Когда я вошел, кобыла тотчас встала с циновки и приблизилась ко мне; внимательно осмотрев мои руки и лицо, она отвернулась с выражением величайшего презрения; после этого она обратилась к серому коню, и я слышал, как в их разговоре часто повторялось слово «еху», значения которого я тогда еще не понимал, хотя и изучил его произношение прежде других слов. Но, к величайшему своему уничижению, я скоро узнал, что оно значит. Случилось это таким образом: серый конь, кивнув мне головой и повторяя слово «ггуун, ггуун», которое я часто слышал от него в дороге и которое означало приказание следовать за ним, вывел меня на задний двор, где находилось другое строение в некотором отдалении от дома. Когда мы вошли туда, я увидел трех таких же отвратительных тварей, с какими я повстречался вскоре по прибытии в эту страну; они пожирали коренья и мясо каких-то животных, – впоследствии я узнал, что то были трупы дохлых или погибших от какого-нибудь несчастного случая собак, ослов и изредка коров. Все они были привязаны за шею к бревну крепкими ивовыми прутьями; пищу свою они держали в когтях передних ног и разрывали ее зубами.
Хозяин-конь приказал своему слуге, гнедому лошаку, отвязать самое крупное из этих животных и вывести его во двор; поставив нас рядом, хозяин и слуга произвели тщательное сравнение нашей внешности, после чего несколько раз повторили слово «еху». Невозможно описать ужас и удивление, овладевшие мной, когда я заметил, что это отвратительное животное по своему строению в точности напоминает человека. Правда, лицо у него было плоское и широкое, нос приплюснутый, губы толстые и рот огромный, но эти особенности свойственны всем вообще дикарям, потому что матери кладут своих детей ничком на землю и таскают их за спиной, отчего ребенок постоянно тыкается носом о плечи матери. Передние лапы еху отличались от моих рук только длиной ногтей, загрубелостью и коричневым цветом ладоней да тем, что их тыльная сторона была покрыта волосами. Такое же сходство и такие же различия существовали и между нашими ногами; я сразу понял это, хотя лошади и не могли ничего заметить, так как на мне были чулки и башмаки; то же надо сказать и относительно всего тела вообще, исключая только цвет кожи и волос, что было уже описано мною выше.
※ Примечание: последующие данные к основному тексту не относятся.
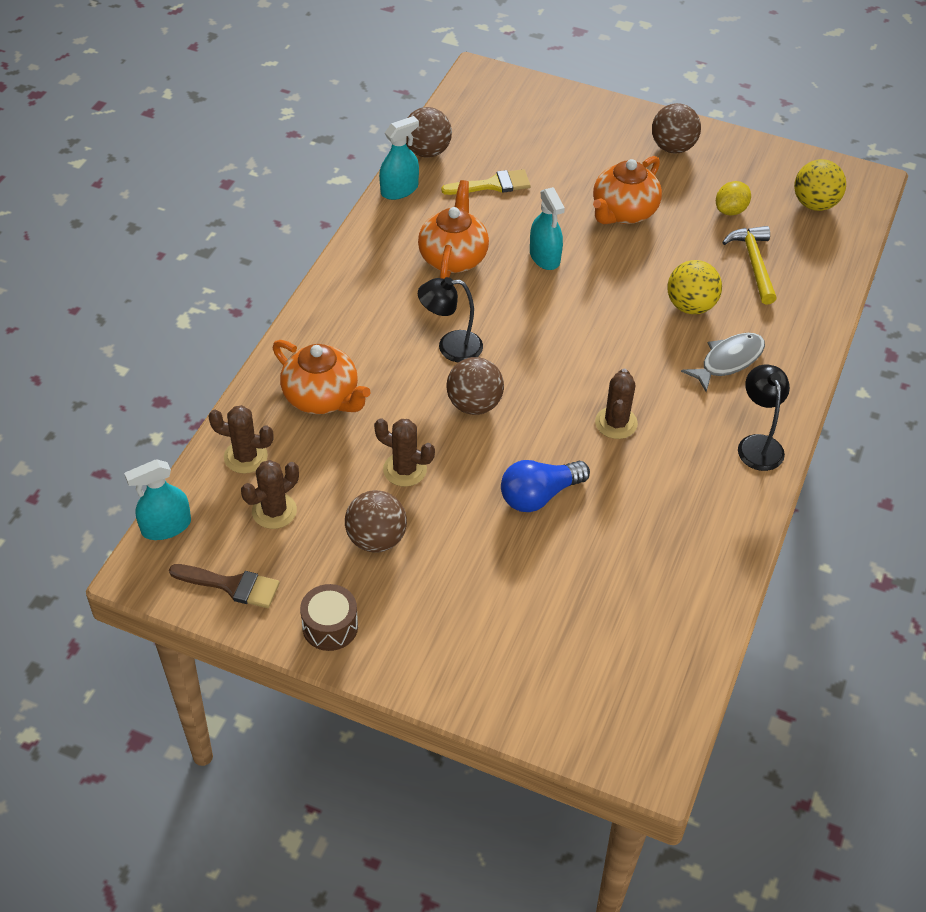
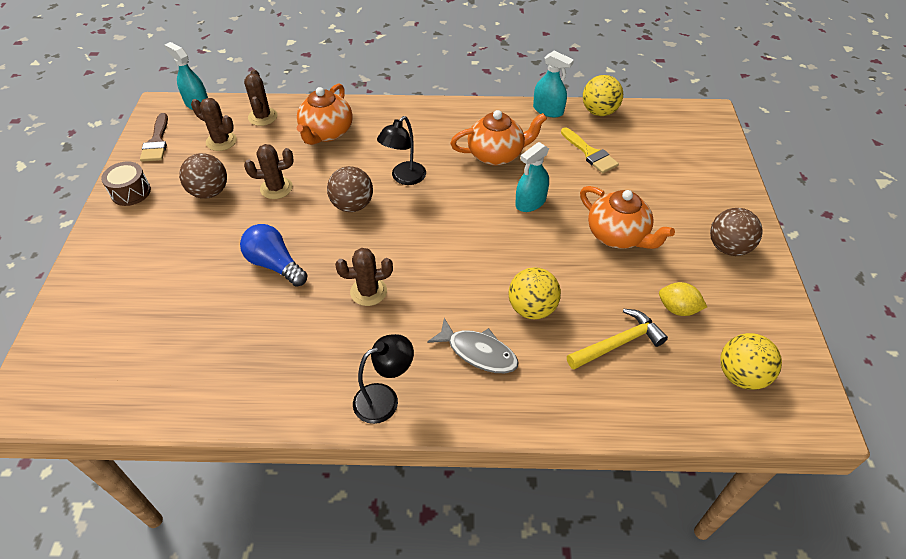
camera: 70 degrees right, 0 degrees up
(405, 469) = (276, 188): brown cactus -> brown cactus turned 75 degrees clockwise
(427, 151) = (599, 112): brown ball -> yellow ball
(450, 347) = (404, 178): black lamp -> black lamp turned 120 degrees counterclockwise
(623, 212) = (617, 235): orange teapot -> orange teapot turned 150 degrees counterclockwise

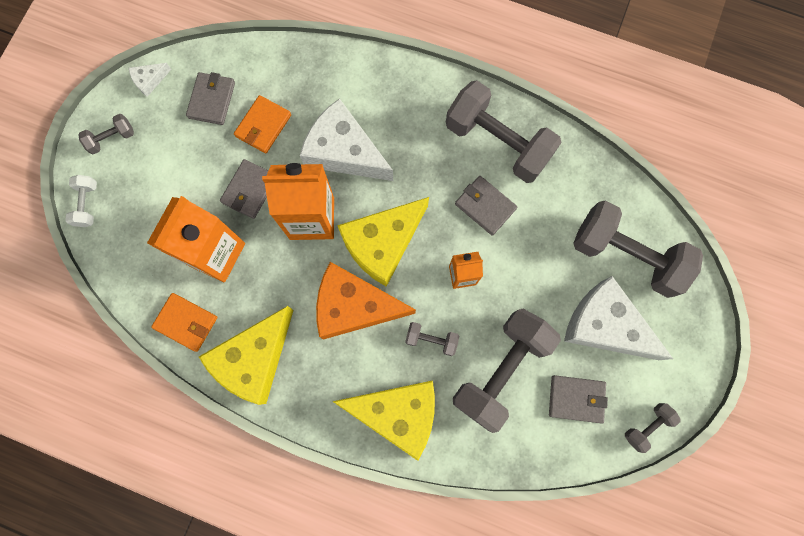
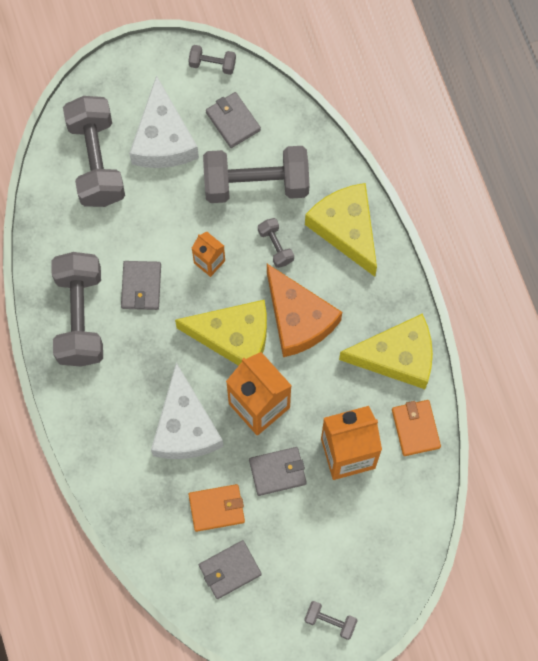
camera: 130 degrees left, 5 degrees down
(87, 204) = (397, 588): white dumbbell -> none
(149, 80) = (256, 638): white cheese -> none

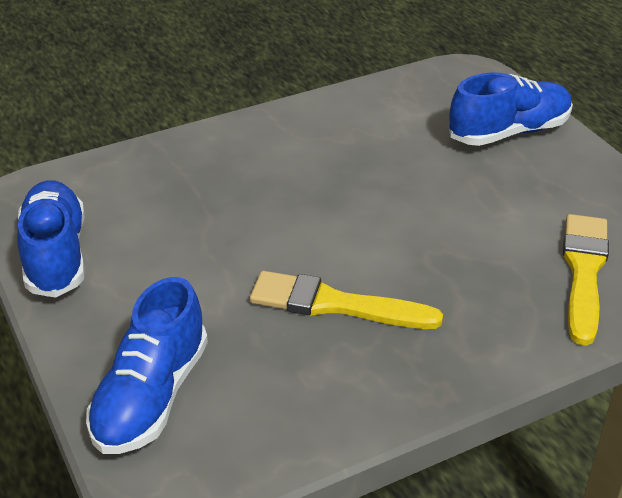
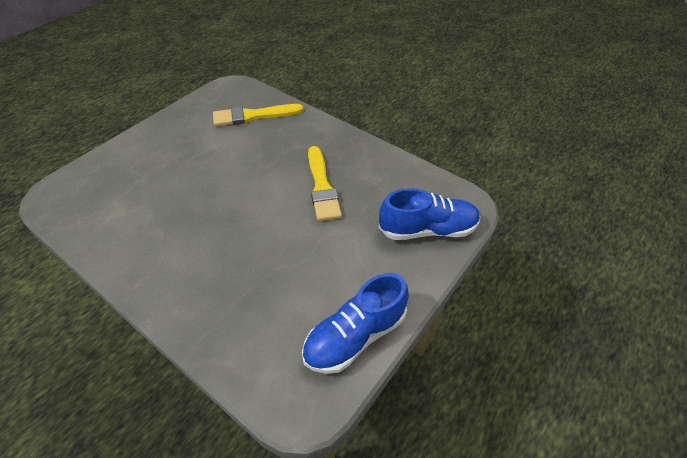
camera: 115 degrees left, 10 degrees up
(509, 132) = (131, 161): blue shoe -> none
Но обеих лошадей повергало, по-видимому, в большое недоумение то обстоятельство, что благодаря платью, о котором они не имели никакого понятия, все остальные части моего тела сильно отличались от тела еху. Гнедой лошак подал мне какой-то корень, взяв его между копытом и бабкой (каким образом они это делают, будет описано в своем месте), я взял его и, понюхав, самым вежливым образом возвратил ему; тогда он принес из хлева еху кусок ослиного мяса, но от него шел такой противный запах, что я с омерзением отвернулся; лошак бросил мясо еху, и животное с жадностью сожрало его. Потом он показал мне охапку сена и полный гарнец овса; но я покачал головою, давая понять, что ни то, ни другое не годится мне в пищу. Тут я испугался, что мне придется умереть с голоду, если я не встречу здесь человека, подобного мне; что же касается трех гнусных еху, то хотя мало найдется больших поклонников рода человеческого, чем я был в ту пору, но, признаюсь, никогда я не видел столь отвратительных во всех отношениях одушевленных существ; и чем ближе я с ними знакомился во время моего пребывания в этой стране, тем более усиливалась моя ненависть к ним. Заметя это отвращение по моим жестам, конь-хозяин велел отвести еху обратно в хлев. После этого он поднес ко рту переднее копыто, чем я был немало изумлен, хотя он совершил это движение с непринужденностью, свидетельствовавшей, что оно было для него самым естественным, и делал также другие знаки, желая узнать, что же я буду есть; но я не мог ответить на этот вопрос понятным для него образом, да если бы даже он и понял меня, было бы не легче, так как я не видел, откуда бы он мог достать мне подходящую пищу. Во время этих переговоров прошла мимо корова; я показал на нее пальцем и выразил желание подойти к ней и подоить ее. Меня поняли, ибо серый конь повел меня обратно в дом и приказал кобыле-служанке открыть одну комнату, где стояло много молока в глиняной и деревянной посуде, очень чистой и в большом порядке; кобыла подала мне большую чашку с молоком, и я с удовольствием напился, после чего почувствовал себя гораздо бодрее и свежее.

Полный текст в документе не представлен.